GPR: Esteve, ao que não é alheia a mudança para para a última proprietária, que não tinha vocação nem respeito pela história, boa ou má, do título que tinha comprado no meio de outros. Digo algures que o T&Q começou por ser filho único; depois, a dada altura, teve de repartir o pão com outro filho, mas ainda eram dois filhos importantes…
JPF: Mas já foi difícil quando foi fundado o 24 Horas.
GPR: Que vai buscar alguns dos melhores jornalistas e parte do investimento. E era um jornal diário que faz surgir a tendência de que, se havia uma boa história, era logo publicada, não se esperava por sexta-feira. Mas, na minha interpretação, o golpe definitivo é transferência para a Lusomundo. Passou a ser tratado como um título que eles não percebiam. Alguns dos administradores tinham estado na barricada contrária de algumas das polémicas-chave nos anos 80.
JPF: Nós éramos a segunda classe do jornalismo. Pensavam eles que nós não contávamos e achavam que o T&Q era um produto menor.

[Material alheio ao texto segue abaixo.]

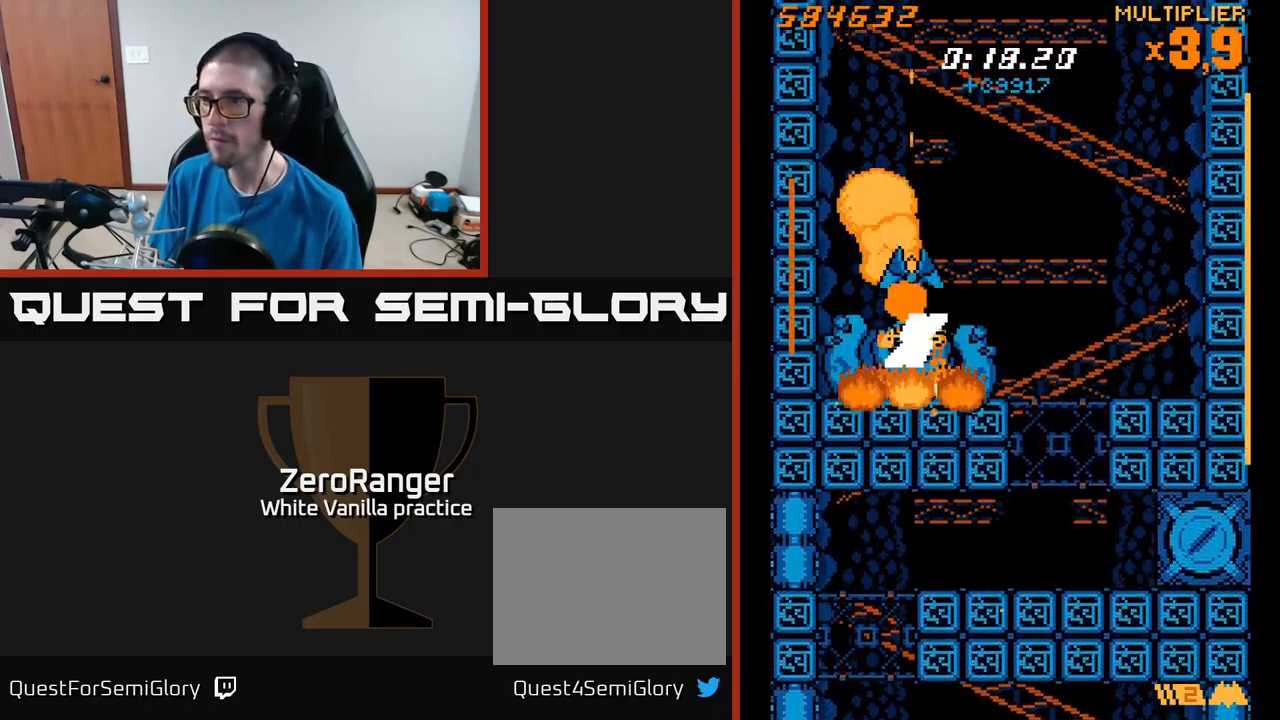
{"buttons": ["A"], "right_stick": "center", "events": [[50, "A", "down"], [83, "X", "up"], [150, "DPAD_DOWN", "down"], [233, "A", "up"], [267, "A", "down"], [350, "DPAD_DOWN", "up"]]}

Mas, provavelmente, vendia mais do que eles, nós ganhávamos mais do que eles, divertíamo-nos a trabalhar, tínhamos essas grandes vantagens. A Catarina Vaz Guerreiro… não sei se ela escreve isso no seu testemunho, mas contou-me por telefone uma imagem felicíssima que quase me emocionou: que quando saía de casa para ir trabalhar no T&Q, descia as escadas de dois em dois degraus, de tão contente que ia. Acho que era uma imagem de como se trabalhava no jornal, com alegria e vontade. Era estimulante trabalhar ali. Foi uma jovem jornalista que deixou de ser jornalista, como muitos dos que escrevem ali – começaram, mas depois saíram e nunca mais trabalharam em jornais.
Vocês próprios brincavam com isso da ‘segunda liga’, diziam que o troco do Expresso dava para comprar o T&Q.
GPR: O Hernâni Santos, o chefe de redação, disse uma coisa curiosa: que as pessoas tinham alguma vergonha de mostrar que estavam a ler o T&Q, então punham-no no meio do Expresso.